Don't dry by a calendar you dry by a scale.
Went a meat has lost a desired percentage of weight that is when its done. Drying time can vary do to ambient conditions. I find that whole muscle meats take longer to dry in the dead of winter than in the summer. In the summer the curing chamber cycles more often creating more airflow and a drier environment. I am using 10X the amount of water in the humidifier during the hot humid summer months than I am did the cold dry winter months.
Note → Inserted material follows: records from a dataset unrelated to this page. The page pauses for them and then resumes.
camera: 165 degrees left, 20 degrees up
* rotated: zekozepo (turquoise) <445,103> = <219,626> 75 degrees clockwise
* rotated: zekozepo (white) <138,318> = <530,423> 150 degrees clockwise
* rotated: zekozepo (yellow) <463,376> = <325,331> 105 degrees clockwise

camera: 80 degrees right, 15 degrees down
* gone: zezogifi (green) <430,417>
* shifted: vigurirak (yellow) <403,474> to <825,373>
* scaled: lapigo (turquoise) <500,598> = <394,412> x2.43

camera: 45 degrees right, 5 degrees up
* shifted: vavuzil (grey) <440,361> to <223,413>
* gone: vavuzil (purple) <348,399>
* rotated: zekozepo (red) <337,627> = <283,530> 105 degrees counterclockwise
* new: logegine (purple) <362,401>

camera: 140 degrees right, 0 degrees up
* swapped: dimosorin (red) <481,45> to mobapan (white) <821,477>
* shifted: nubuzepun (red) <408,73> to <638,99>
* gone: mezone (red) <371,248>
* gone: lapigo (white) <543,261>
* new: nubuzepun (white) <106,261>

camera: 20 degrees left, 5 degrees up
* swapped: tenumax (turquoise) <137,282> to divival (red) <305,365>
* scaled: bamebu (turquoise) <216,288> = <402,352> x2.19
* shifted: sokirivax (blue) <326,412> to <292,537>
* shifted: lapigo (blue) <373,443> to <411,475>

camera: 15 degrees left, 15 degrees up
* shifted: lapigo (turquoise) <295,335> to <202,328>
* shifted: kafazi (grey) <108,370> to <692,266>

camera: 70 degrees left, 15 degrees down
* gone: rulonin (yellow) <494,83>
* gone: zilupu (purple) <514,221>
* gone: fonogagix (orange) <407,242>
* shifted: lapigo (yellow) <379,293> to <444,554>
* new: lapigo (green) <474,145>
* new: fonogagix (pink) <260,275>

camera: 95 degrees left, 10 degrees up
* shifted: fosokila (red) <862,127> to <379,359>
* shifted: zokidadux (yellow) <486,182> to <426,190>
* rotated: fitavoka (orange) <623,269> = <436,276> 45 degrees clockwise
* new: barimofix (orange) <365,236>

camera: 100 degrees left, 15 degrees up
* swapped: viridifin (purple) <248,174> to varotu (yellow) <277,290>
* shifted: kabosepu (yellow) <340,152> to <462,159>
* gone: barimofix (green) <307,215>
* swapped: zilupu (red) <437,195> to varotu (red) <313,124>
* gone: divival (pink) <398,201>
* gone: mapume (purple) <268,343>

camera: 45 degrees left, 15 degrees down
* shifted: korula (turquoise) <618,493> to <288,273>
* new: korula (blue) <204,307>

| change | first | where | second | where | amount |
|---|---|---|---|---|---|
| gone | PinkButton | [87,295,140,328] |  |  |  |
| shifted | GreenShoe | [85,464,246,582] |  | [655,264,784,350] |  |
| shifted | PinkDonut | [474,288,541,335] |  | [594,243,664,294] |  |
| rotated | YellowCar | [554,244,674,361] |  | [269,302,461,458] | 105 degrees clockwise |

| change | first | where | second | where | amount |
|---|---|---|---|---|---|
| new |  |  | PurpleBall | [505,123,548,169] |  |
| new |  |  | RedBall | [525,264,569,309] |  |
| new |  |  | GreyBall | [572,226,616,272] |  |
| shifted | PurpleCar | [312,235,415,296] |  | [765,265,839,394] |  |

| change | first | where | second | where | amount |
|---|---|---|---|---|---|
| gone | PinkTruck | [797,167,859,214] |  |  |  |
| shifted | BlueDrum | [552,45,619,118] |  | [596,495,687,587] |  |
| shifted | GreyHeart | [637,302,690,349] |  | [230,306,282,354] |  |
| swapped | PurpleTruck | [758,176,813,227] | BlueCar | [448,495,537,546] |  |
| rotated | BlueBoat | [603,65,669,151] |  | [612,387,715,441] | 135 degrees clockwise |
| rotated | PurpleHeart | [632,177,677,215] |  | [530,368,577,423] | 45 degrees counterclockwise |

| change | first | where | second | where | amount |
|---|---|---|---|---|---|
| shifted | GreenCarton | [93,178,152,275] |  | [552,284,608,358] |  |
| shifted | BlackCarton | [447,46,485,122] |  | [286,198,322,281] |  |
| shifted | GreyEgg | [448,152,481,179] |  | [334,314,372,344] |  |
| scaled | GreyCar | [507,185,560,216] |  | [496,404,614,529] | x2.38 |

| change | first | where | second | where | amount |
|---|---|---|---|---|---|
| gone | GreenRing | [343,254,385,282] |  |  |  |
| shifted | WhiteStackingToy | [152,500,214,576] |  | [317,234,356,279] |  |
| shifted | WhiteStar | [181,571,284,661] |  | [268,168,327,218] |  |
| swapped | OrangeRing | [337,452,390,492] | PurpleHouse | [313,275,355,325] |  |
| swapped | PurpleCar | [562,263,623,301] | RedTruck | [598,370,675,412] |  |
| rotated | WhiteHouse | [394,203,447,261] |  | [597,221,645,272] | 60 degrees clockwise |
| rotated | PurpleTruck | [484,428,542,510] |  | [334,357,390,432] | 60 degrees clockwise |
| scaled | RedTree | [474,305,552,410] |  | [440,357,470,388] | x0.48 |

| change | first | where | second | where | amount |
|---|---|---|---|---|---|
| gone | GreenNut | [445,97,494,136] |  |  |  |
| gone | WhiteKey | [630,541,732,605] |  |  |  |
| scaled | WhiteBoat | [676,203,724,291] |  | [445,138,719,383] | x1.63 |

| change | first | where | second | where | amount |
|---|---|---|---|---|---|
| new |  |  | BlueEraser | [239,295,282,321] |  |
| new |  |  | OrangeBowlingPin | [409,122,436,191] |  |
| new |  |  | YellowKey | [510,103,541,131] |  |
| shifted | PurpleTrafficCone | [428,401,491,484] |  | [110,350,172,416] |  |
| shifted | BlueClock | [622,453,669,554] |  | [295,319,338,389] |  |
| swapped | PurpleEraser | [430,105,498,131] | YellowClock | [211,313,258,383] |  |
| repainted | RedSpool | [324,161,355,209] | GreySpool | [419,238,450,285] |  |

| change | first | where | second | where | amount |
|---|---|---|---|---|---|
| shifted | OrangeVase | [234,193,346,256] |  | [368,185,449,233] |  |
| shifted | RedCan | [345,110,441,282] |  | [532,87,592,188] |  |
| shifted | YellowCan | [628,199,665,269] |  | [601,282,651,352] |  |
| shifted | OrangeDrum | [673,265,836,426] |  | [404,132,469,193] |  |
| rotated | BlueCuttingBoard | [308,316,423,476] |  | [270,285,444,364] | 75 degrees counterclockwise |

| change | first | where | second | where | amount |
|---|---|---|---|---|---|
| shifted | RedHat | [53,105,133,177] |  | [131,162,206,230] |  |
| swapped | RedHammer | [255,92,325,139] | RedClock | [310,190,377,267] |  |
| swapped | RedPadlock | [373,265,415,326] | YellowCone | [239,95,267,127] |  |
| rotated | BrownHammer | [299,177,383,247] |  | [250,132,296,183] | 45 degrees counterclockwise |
Traditionally my Bresaola and Lonzino take between 8 and 10 weeks to achieve 40% loss. This is running at 56/58 degrees and 80% relative humidity
This is for whole muscle meat:
Cure times are dependent on the thickness of the meat and the temperature the meat is cured at. It is generally accepted that cure penetrates the meat at a rate of 1/4" per 24 hours. This is with the meat being held between 38 and 42 degrees for the duration of the curing process. Then you need to add in a few days of safety factor curing. So a 2" thick piece of meat will take 8 days + 2 days safety factor curing for a total duration of 10 days. A whole eye of round or pork loin I typically let them cure for 21 days.
Cure, salt and cure percentages per weight of meat:
Salt 2.8%
Sugar 0.5%
Cure #2 - 0.25%
Flavorings/spices can generally be used in any amount you prefer.